Work request: Count the lines below that contain the string "Google". Reply with the number alone.

Data section:
>>>>

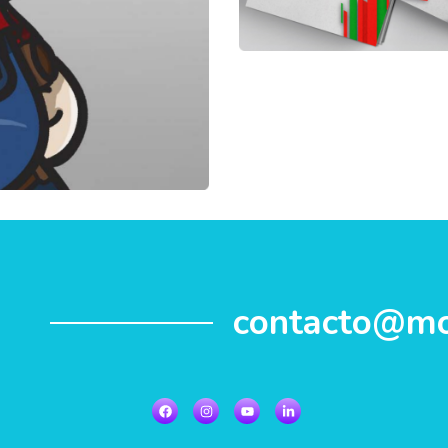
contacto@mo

<<<<
>>>>

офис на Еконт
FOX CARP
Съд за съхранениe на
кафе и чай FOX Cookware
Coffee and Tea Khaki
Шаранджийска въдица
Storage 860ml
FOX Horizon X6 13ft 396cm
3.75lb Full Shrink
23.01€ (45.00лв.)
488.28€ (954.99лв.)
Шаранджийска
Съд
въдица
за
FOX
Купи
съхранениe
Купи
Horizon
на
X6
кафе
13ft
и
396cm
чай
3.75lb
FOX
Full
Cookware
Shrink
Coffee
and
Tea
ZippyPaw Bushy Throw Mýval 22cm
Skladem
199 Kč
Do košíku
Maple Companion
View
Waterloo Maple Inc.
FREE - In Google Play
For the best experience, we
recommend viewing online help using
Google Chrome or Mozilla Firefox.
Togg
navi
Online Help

<<<<

Reply to the exercise: 2